Der Tagesspiegel: Wowereit warnt vor Tabuisierung von Rot-Rot
Berlin (ots)
Berlin - Berlins Regierender Bürgermeister Klaus Wowereit (SPD) beharrt trotz der Kritik von Bundeskanzler Gerhard Schröder auf seiner Position, dass von 2009 an eine Koalition mit der Linkspartei möglich sein könnte. "Wie sich die Situation ab dem Jahr 2009 oder bis dahin entwickeln wird, kann heute bei den dynamischen Veränderungen in der bundesrepublikanischen Politik überhaupt keiner richtig beurteilen ,"sagte Wowereit dem in Berlin erscheinenden Tagesspiegel am Sonntag. Nachdrücklich warnte er vor Tabuisierungen, denn die SPD müsse regieren können, um das größte Thema der nächsten Zeit angehen zu können: die Kälte der Gesellschaft und die Vereinsamung. Dass der Kanzler bei der anstehenden Wahl mit den Grünen für eine eigene Mehrheit kämpfe und eine Koalition mit der Linkspartei ausschließe, "ist völlig in Ordnung und wird von mir ohne Wenn und Aber unterstützt". Die Berliner SPD erwartet zu ihrem Landesparteitag an diesem Sonntag auch den Bundesvorsitzenden Franz Müntefering.

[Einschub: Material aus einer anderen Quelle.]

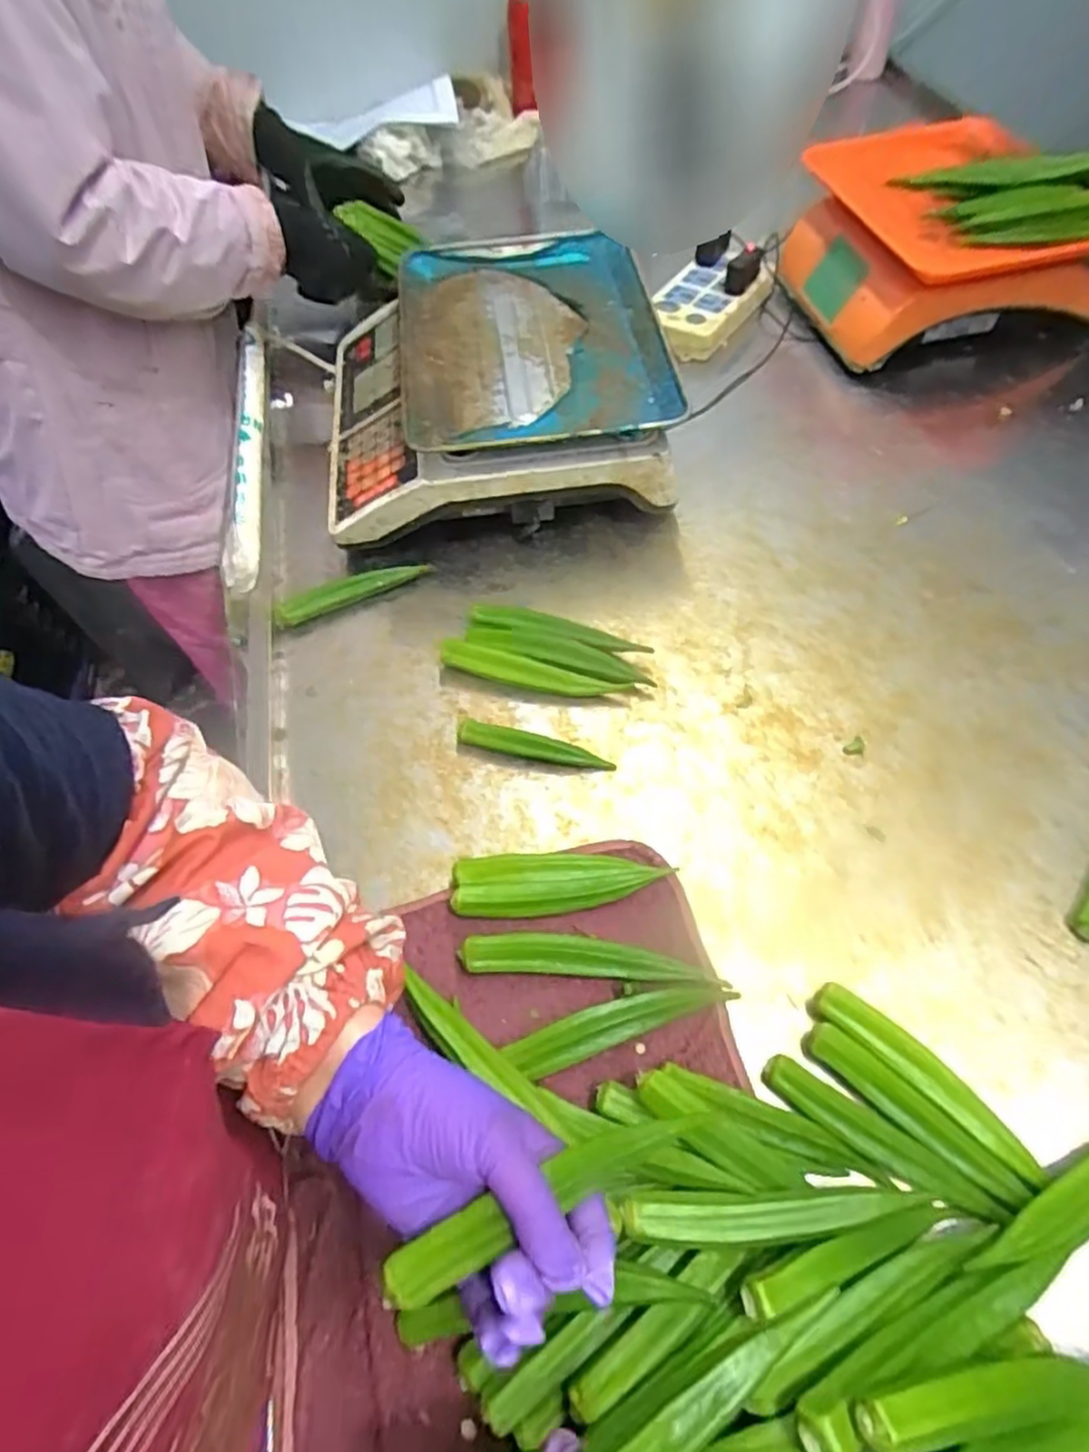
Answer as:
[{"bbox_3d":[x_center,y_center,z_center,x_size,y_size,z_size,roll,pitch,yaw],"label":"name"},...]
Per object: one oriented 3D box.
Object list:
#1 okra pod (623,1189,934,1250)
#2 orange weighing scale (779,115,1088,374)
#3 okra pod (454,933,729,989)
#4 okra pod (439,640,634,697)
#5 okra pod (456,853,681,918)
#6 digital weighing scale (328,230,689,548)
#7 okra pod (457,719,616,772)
[{"bbox_3d":[0.113,0.246,0.351,0.144,0.014,0.024,-3,60,2],"label":"okra pod"},{"bbox_3d":[0.428,-0.537,0.771,0.251,0.157,0.294,-14,60,-5],"label":"orange weighing scale"},{"bbox_3d":[0.029,0.147,0.447,0.161,0.025,0.025,2,60,4],"label":"okra pod"},{"bbox_3d":[-0.010,-0.043,0.566,0.148,0.027,0.021,12,61,10],"label":"okra pod"},{"bbox_3d":[0.009,0.105,0.475,0.139,0.027,0.041,-7,60,-1],"label":"okra pod"},{"bbox_3d":[-0.056,-0.334,0.679,0.321,0.100,0.313,-9,60,-2],"label":"digital weighing scale"},{"bbox_3d":[-0.008,0.016,0.539,0.119,0.016,0.022,12,61,10],"label":"okra pod"}]

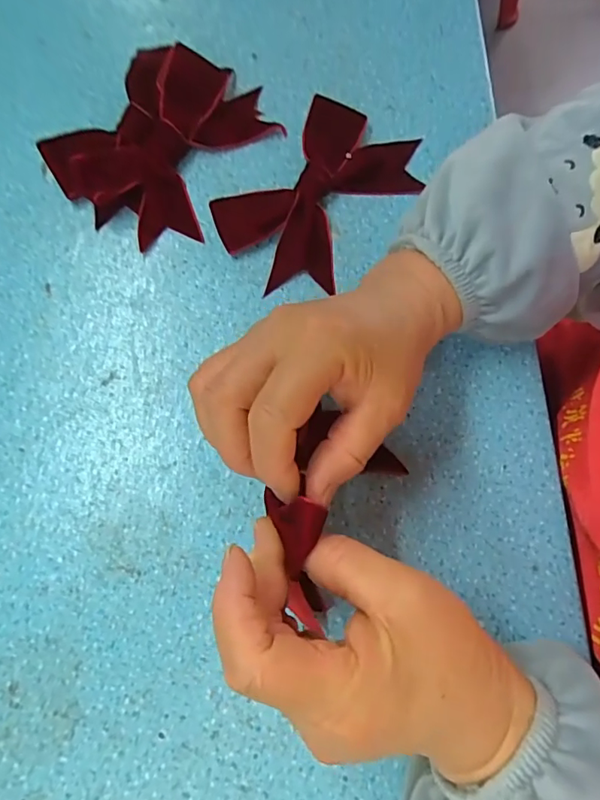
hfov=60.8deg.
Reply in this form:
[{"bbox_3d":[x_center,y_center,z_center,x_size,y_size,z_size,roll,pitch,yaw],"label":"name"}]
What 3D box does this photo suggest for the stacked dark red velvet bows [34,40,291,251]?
[{"bbox_3d":[-0.088,-0.176,0.339,0.105,0.026,0.141,38,77,10],"label":"stacked dark red velvet bows"}]

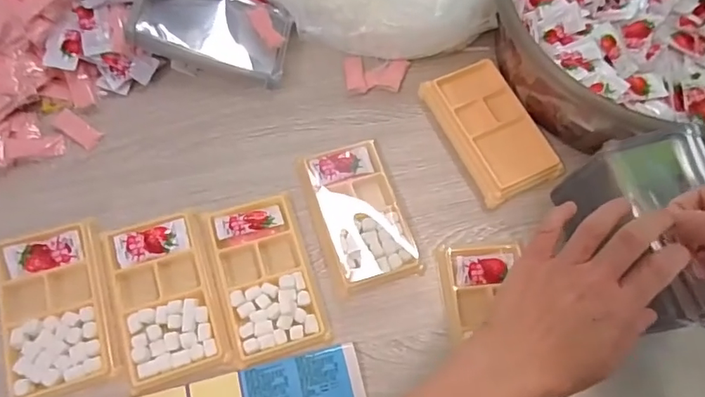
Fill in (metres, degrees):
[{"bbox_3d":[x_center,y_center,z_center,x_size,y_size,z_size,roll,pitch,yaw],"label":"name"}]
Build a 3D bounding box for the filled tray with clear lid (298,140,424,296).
[{"bbox_3d":[0.006,0.012,0.450,0.072,0.012,0.131,-16,71,-12],"label":"filled tray with clear lid"}]

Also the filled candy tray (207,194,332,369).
[{"bbox_3d":[-0.074,0.063,0.424,0.078,0.011,0.135,-14,70,-12],"label":"filled candy tray"}]

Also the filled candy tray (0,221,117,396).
[{"bbox_3d":[-0.231,0.084,0.395,0.075,0.012,0.130,-15,70,-12],"label":"filled candy tray"}]

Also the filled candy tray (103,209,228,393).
[{"bbox_3d":[-0.150,0.078,0.407,0.075,0.010,0.131,-16,71,-12],"label":"filled candy tray"}]

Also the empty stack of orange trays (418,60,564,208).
[{"bbox_3d":[0.131,-0.066,0.482,0.076,0.021,0.133,-23,72,-14],"label":"empty stack of orange trays"}]

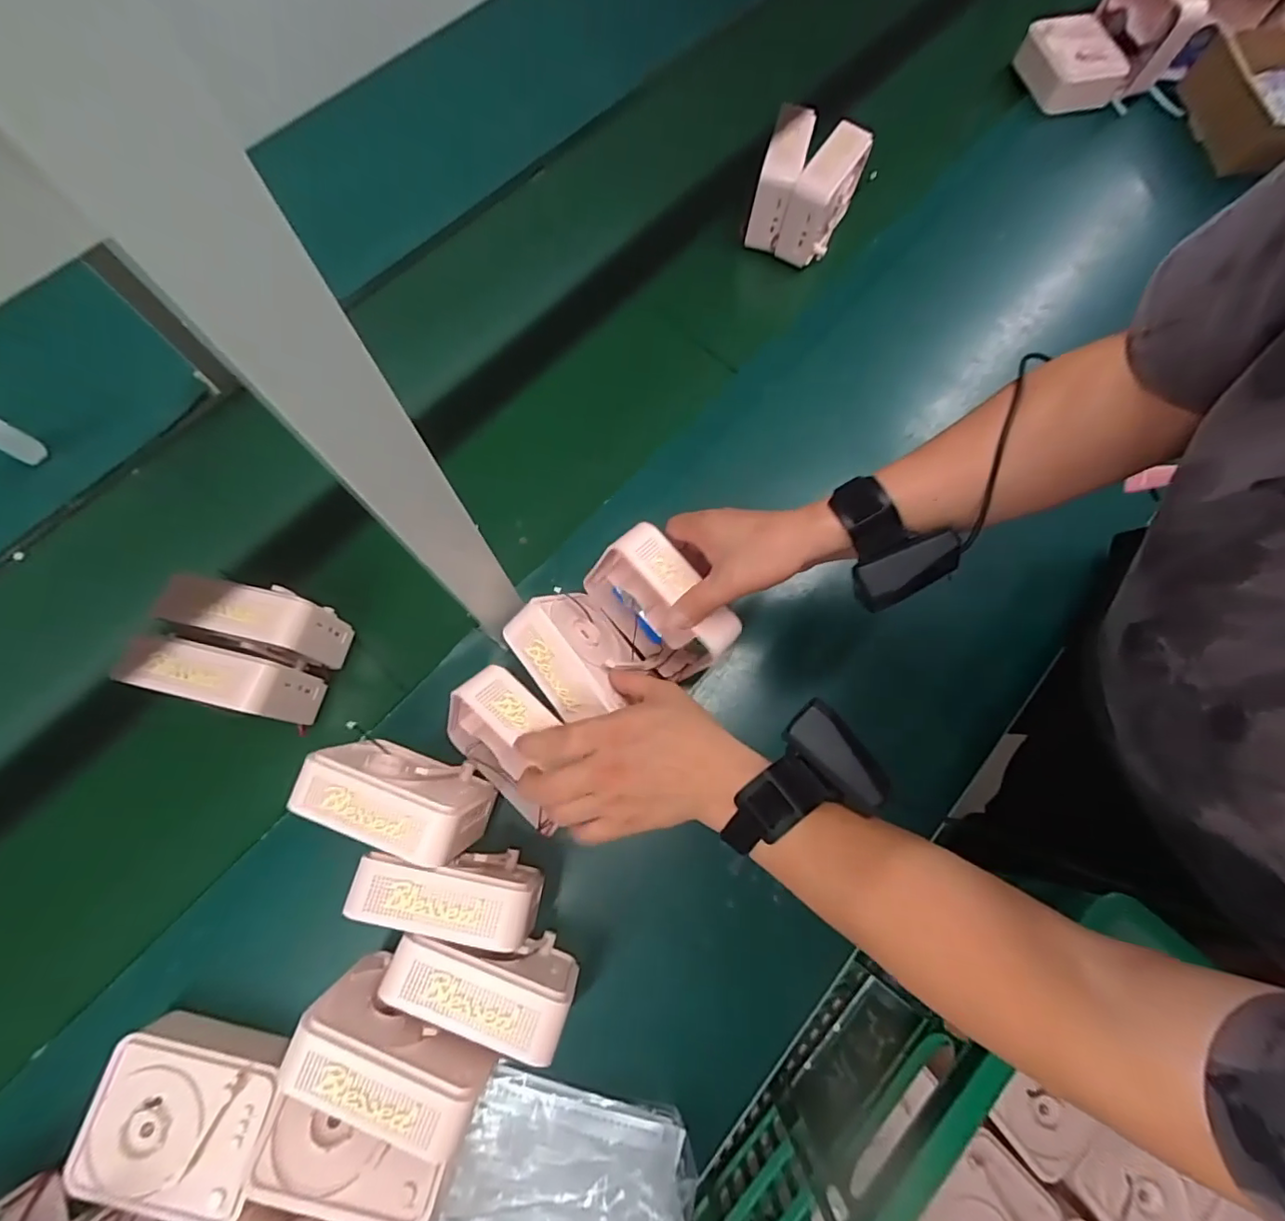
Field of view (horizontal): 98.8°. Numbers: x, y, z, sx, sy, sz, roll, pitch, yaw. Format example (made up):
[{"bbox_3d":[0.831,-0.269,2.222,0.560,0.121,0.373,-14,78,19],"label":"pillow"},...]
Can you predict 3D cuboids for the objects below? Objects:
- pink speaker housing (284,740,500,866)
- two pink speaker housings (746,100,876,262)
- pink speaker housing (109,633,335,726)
[{"bbox_3d":[-0.188,0.145,0.431,0.120,0.091,0.064,17,74,3],"label":"pink speaker housing"},{"bbox_3d":[0.194,-0.497,0.651,0.108,0.093,0.114,19,74,4],"label":"two pink speaker housings"},{"bbox_3d":[-0.354,0.054,0.473,0.123,0.083,0.053,14,74,2],"label":"pink speaker housing"}]

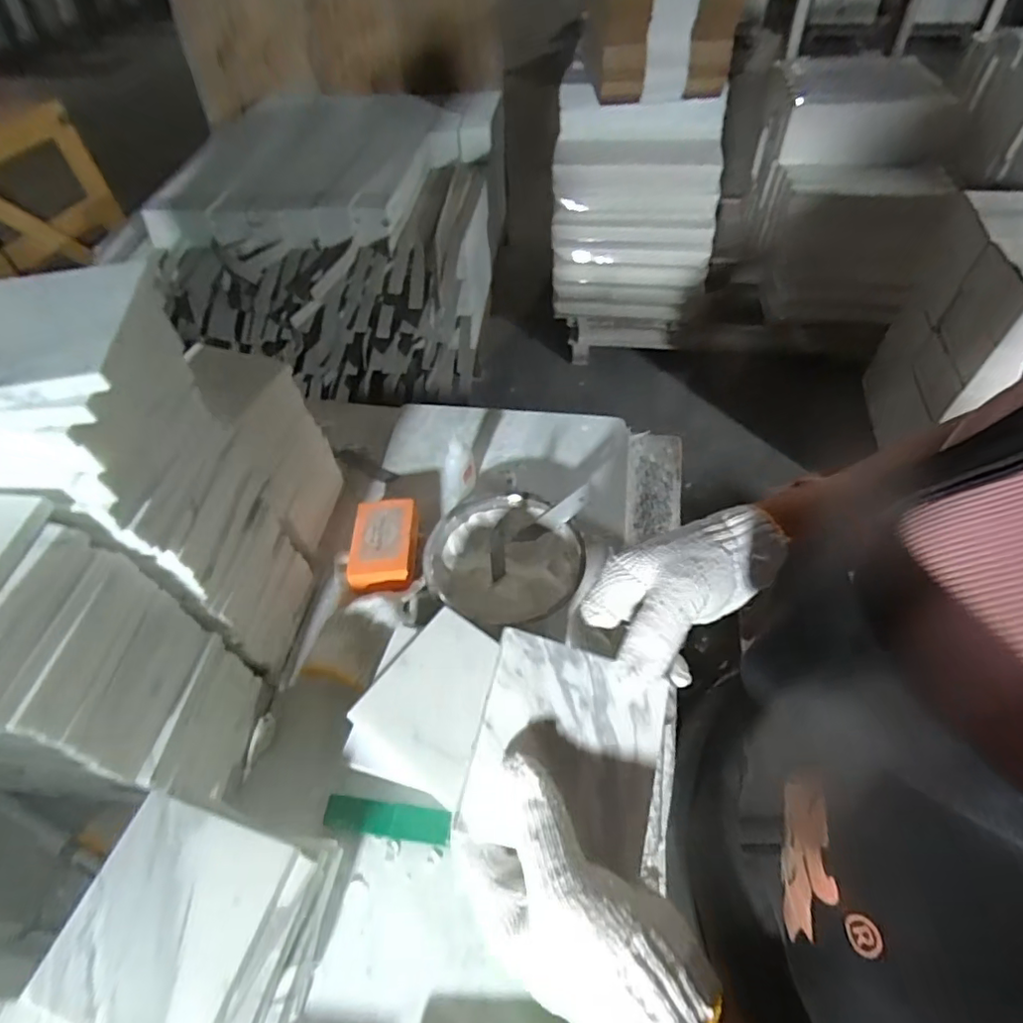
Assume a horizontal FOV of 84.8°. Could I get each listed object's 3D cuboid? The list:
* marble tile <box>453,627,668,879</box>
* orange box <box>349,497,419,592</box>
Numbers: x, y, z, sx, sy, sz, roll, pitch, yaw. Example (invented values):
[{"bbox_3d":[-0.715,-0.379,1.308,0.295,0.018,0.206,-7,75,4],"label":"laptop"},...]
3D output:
[{"bbox_3d":[0.032,0.122,0.292,0.099,0.005,0.096,20,70,-11],"label":"marble tile"},{"bbox_3d":[-0.125,0.030,0.554,0.060,0.025,0.096,-2,50,1],"label":"orange box"}]

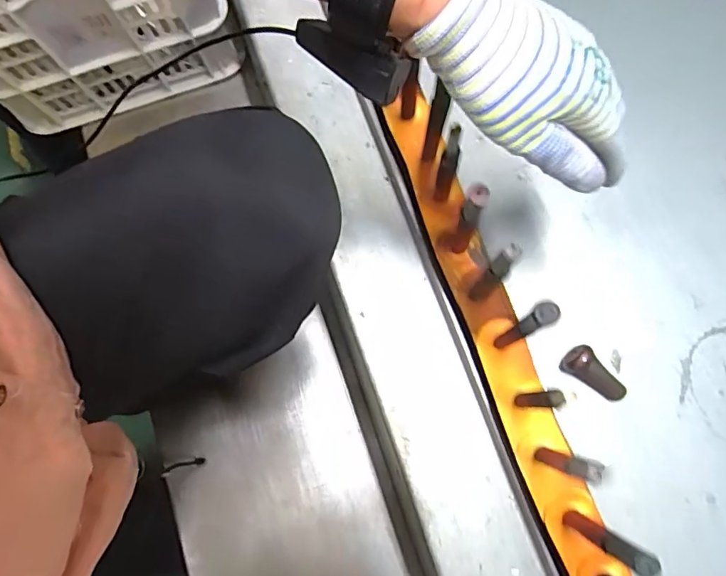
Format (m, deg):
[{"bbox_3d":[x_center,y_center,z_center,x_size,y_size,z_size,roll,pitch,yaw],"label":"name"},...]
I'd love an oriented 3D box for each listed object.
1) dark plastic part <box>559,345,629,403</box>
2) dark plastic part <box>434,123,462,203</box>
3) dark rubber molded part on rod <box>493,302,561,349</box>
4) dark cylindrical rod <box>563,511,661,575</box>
[{"bbox_3d":[0.217,0.078,0.458,0.059,0.030,0.027,31,79,8],"label":"dark plastic part"},{"bbox_3d":[0.074,-0.102,0.436,0.015,0.139,0.011,19,79,9],"label":"dark plastic part"},{"bbox_3d":[0.123,0.033,0.392,0.017,0.145,0.015,-29,77,-6],"label":"dark rubber molded part on rod"},{"bbox_3d":[0.173,0.180,0.358,0.016,0.139,0.014,29,81,11],"label":"dark cylindrical rod"}]

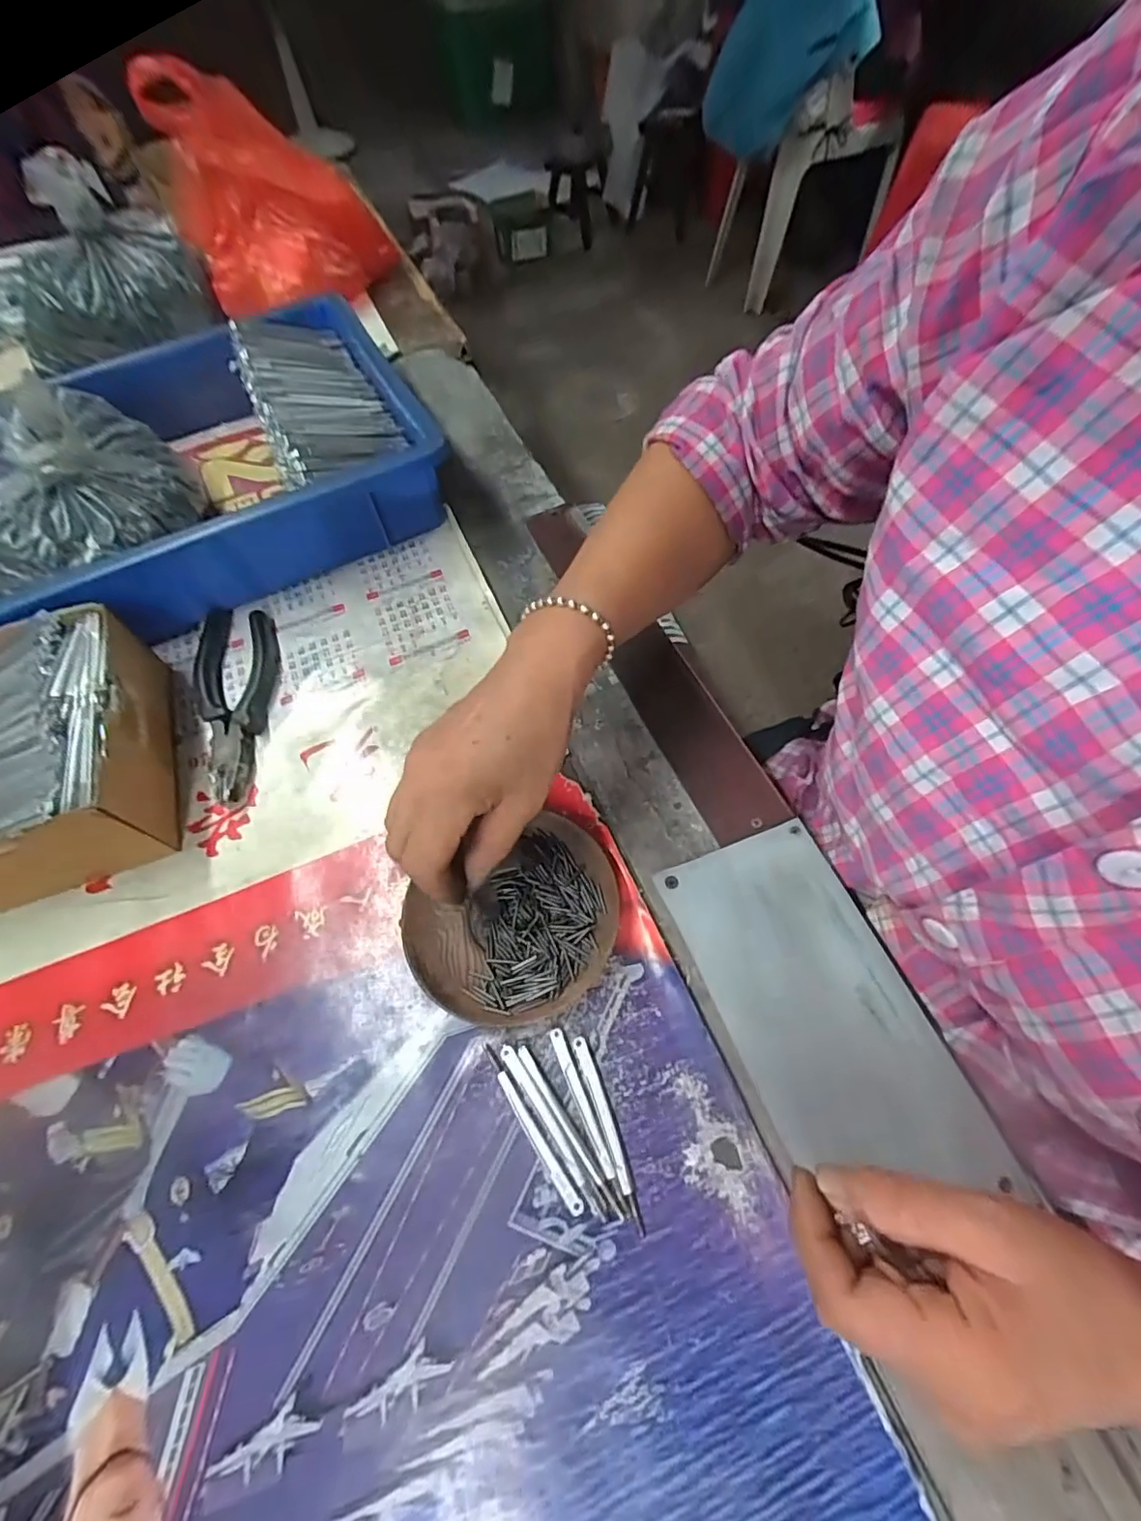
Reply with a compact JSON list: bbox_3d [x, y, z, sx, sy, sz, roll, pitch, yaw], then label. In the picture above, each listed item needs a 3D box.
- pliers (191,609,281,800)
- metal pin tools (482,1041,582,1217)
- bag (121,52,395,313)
[{"bbox_3d":[-0.248,-0.046,0.416,0.059,0.018,0.172,-11,62,-2],"label":"pliers"},{"bbox_3d":[-0.021,0.180,0.285,0.007,0.004,0.084,-34,65,-13],"label":"metal pin tools"},{"bbox_3d":[-0.309,-0.594,0.612,0.207,0.162,0.157,-19,62,-6],"label":"bag"}]

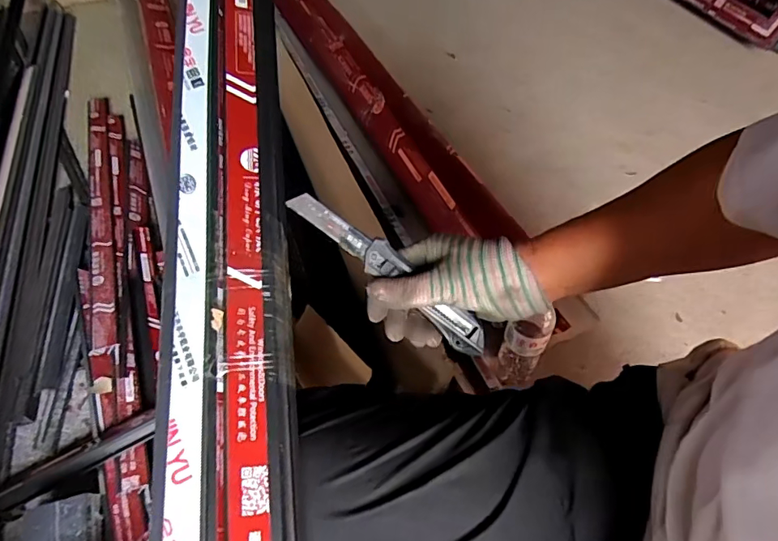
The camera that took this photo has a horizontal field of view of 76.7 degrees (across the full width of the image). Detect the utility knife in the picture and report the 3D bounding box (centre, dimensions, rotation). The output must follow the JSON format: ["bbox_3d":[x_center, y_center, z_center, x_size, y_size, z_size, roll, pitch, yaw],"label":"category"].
[{"bbox_3d":[0.004,0.002,0.420,0.204,0.022,0.023,40,58,-7],"label":"utility knife"}]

Die Tabuisierung sei "das alte Prinzip, das wir in Berlin jahrelang hatten." Dort seien die Sozialdemokraten in einer Großen Koalition gewesen, die die Probleme nicht gelöst habe. Inzwischen sei klar, die rot-rote Berliner Koalition "setzt die dringend notwendigen Strukturveränderungen durch, auch gegen die eigene Klientel." Wowereit forderte die SPD auf, um die Wähler der Linkspartei zu kämpfen, die potenziell Stimmen für die SPD seien: "Ich will diese Wähler zurück." Dies gehe nur durch soziales Engagement, "nicht populistisch". Er warnte, die offensichtlich Enttäuschten könne man nicht zurückgewinnen "indem man die Linkspartei und die Personen nur beschimpft. Man muss sich sachlich auseinandersetzen", sie "stellen". Bei Hartz IV etwa habe die PDS auf Bundesebene demonstriert, in Berlin aber hätten deren Senatoren ihre Arbeit gemacht und Hartz IV umgesetzt. Als ein Projekt für soziale Gerechtigkeit forderte Wowereit eine radikale Vereinfachung der Einkommensteuer. Es müssten nicht nur die niedrigen Steuersätze voll gezahlt werden, sondern auch der Spitzensteuersatz. "Das heißt: radikaler Subventionsabbau, ohne Tabus, ohne Schere im Kopf. Es hilft nichts, da muss man ran." Das bringe viele Milliarden - und mehr als die Mehrwertsteuererhöhung der Union.
Der Kampf gegen Kälte und Vereinsamung ist nach Ansicht Wowereits die große Zukunftsaufgabe der Politik. "Für unsere Gesellschaft mit ihrer demographischen Entwicklung wird es das zentrale Problem sein, wie sich Menschlichkeit zeigt," sagte er dem Tagesspiegel am Sonntag. Es gebe zunehmend alte Menschen ohne soziale Bindungen, Berlin habe zum Beispiel mit seinen vielen Single-Haushalten "gesellschaftliche Strukturen, wo Menschen einsam sein können". Zwar kümmerten sich Hunderttausende in Vereinen und Verbänden um andere. "Trotzdem müssen wir aufpassen, dass unsere Gesellschaft nicht arm wird, kalt wird." Gesellschaftliche Prozesse aber könne man nicht anordnen oder etwa per Gesetz beschließen, dass alte Menschen zusammenziehen. Sollte die Situation auf dem dem Arbeitsmarkt so bleiben, sei er "dezidiert der Auffassung", dass Arbeitslose im sozialen Bereich ihre Erfahrungen einbringen sollten. So könnten sie hinzuverdienen. "Man muss auch eine Gegenleistung einfordern können", betonte Wowereit.
Indirekt forderte der Regierende Bürgermeister von Berlin den Rücktritt von Brandenburgs Innenminister Jörg Schönbohm, der im Tagesspiegel-Interview gesagt hatte, die früher von der SED erzwungene Proletarisierung sei eine wesentliche Ursache für Verwahrlosung und Gewaltbereitschaft in Teilen Ostdeutschlands. Es sei "schamlos", wie Schönbohm die tragischen Kindstötungen missbrauche, um 17 Millionen Menschen zu diskriminieren. "Ich frage mich, wie lange das eigentlich noch gut geht. Es ist ja nicht die erste Entgleisung von Herrn Schönbohm."